I am in the woods with my husband on a clear cold day. We decide to sit on a log that crosses over a little stream to meditate. The setting is idyllic. The sounds from the water soothing. The company stellar. My body comfortable and cozy. I have nowhere to be but where I am.
And yet, the mind. Oh, how it goes. Everywhere.
As I am sitting, supposedly meditating, I start to notice the pressures and the disturbances of my thoughts. It begins to dawn on me that even when the external circumstances couldn’t be more supportive, it just takes time for some things to settle down inside. And when there is no judgment about how long this takes, or the particular forms that it arrives in, there is no problem with this; on any level.
From this perspective, it just becomes a really, really good thing to know. For if I can recognize this about myself, that it sometimes takes time, even a lot of time, to settle down, it gives me the courage to stay. And in the staying, I leave myself open to what comes after the disturbance, the chaos, and the confusion.
Many of us never put ourselves in the position of just being with whatever is happening in the mind; instead, working our tail off to get out of it. Or change it. Or fix it. Or obliterate it. Or cover it up. The “it” being all of the things that we simply cannot tolerate. The things that we just do not want to be there. And because we cannot be with “it,” we never give ourselves a chance to come through to the other side, and have that experience.

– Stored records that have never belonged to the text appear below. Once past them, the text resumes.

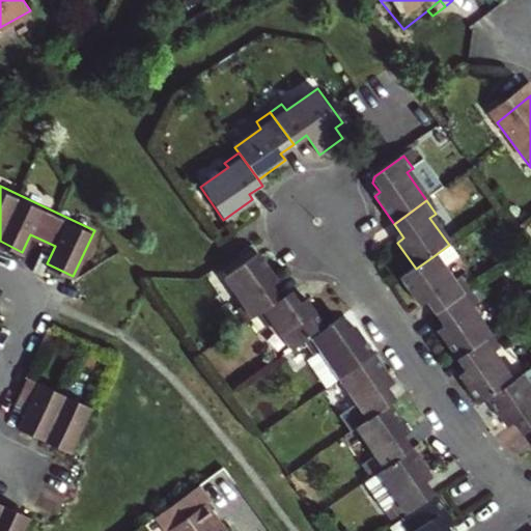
[(258,314),(280,299),(272,285),(278,280),(259,253),(228,276),(246,302),(239,307),(248,320),(258,314)]
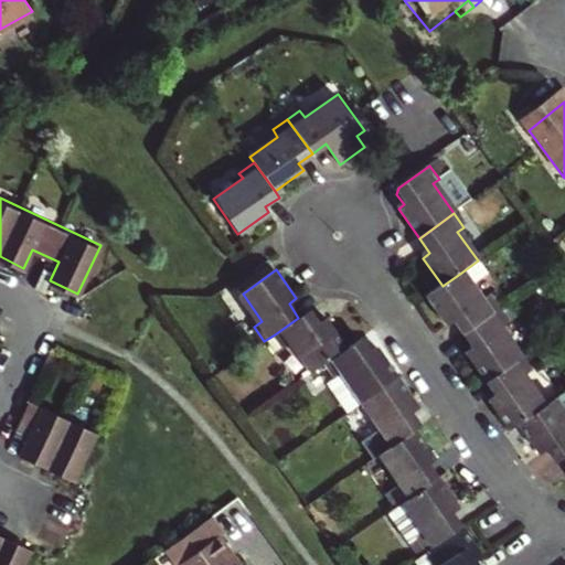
[(443,286),(425,298),(446,329),(454,323),(462,337),(498,311),(489,298),(482,302),(461,273),(443,286)]
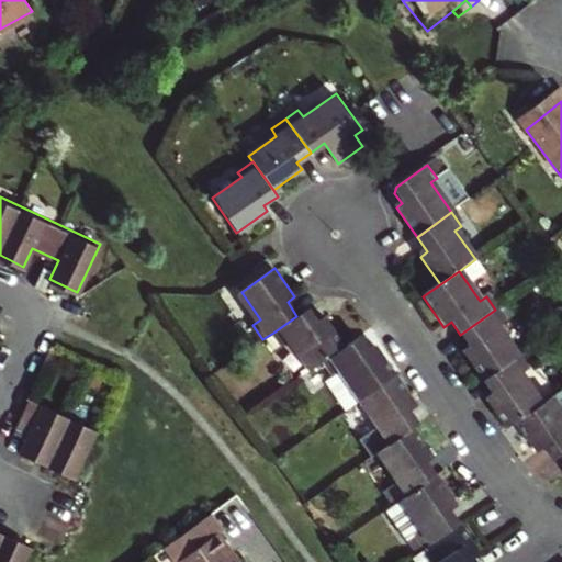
[(326,361),(345,347),(323,316),(317,319),(308,307),(296,316),(273,333),(281,344),(290,338),(312,371),(326,361)]
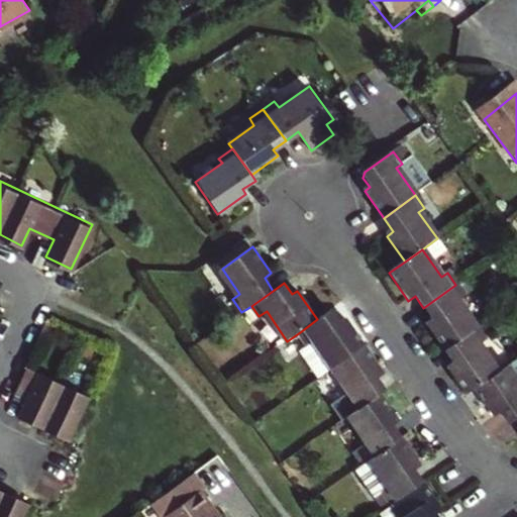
[(446,352),(479,329),(459,301),(464,297),(455,285),(423,308),(432,320),(426,324),(446,352)]
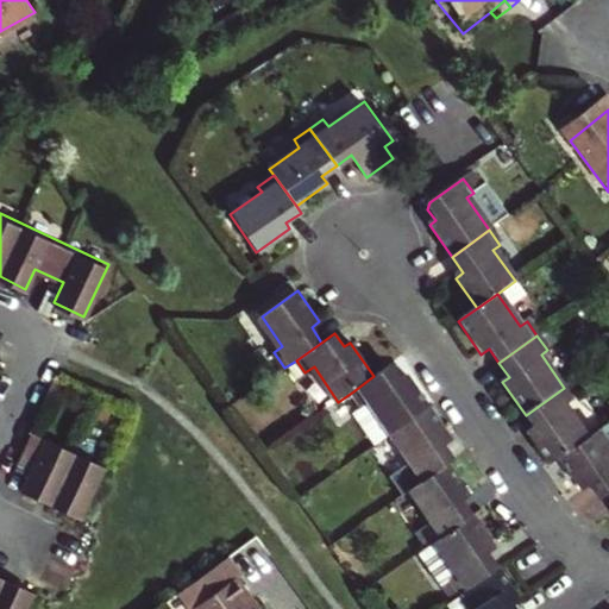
[(296,360),(284,368),(294,381),(305,372),(296,360)]
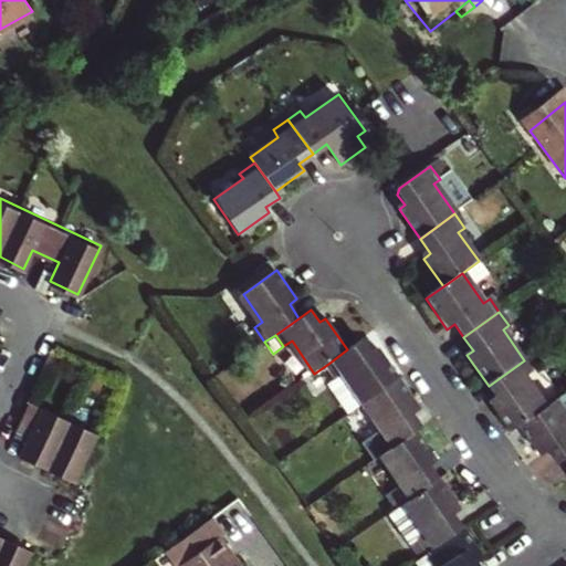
[(328,364),(337,376),(333,379),(353,410),(365,401),(399,377),(379,348),(373,352),(364,338),(347,349),(328,364)]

So maybe the issue is not what many of us would say it is. That being the impossibility or the difficulty of being with the disturbances and the chaos of the mind. But maybe instead, it is about our willingness to ride it out. Our faith even, that this too shall pass.
The thing with this one though is that you cannot get there merely by thinking about it as an idea. You actually have to experience it, by doing it. You have to practice waiting it out. Sitting there. Counting to 10. Watching the intensity of the thoughts as they pick up steam towards some unseen crescendo, and then start to come back down again.
From a practical standpoint, you might even time yourself in increments. As in for today, I am going to sit un-moving and un-changing, being with my thoughts as they are, for 1 minute. And if that is too much, half it, and then half it again. Because if it really is about the willingness to stay, any amount is just as good as any other amount of time.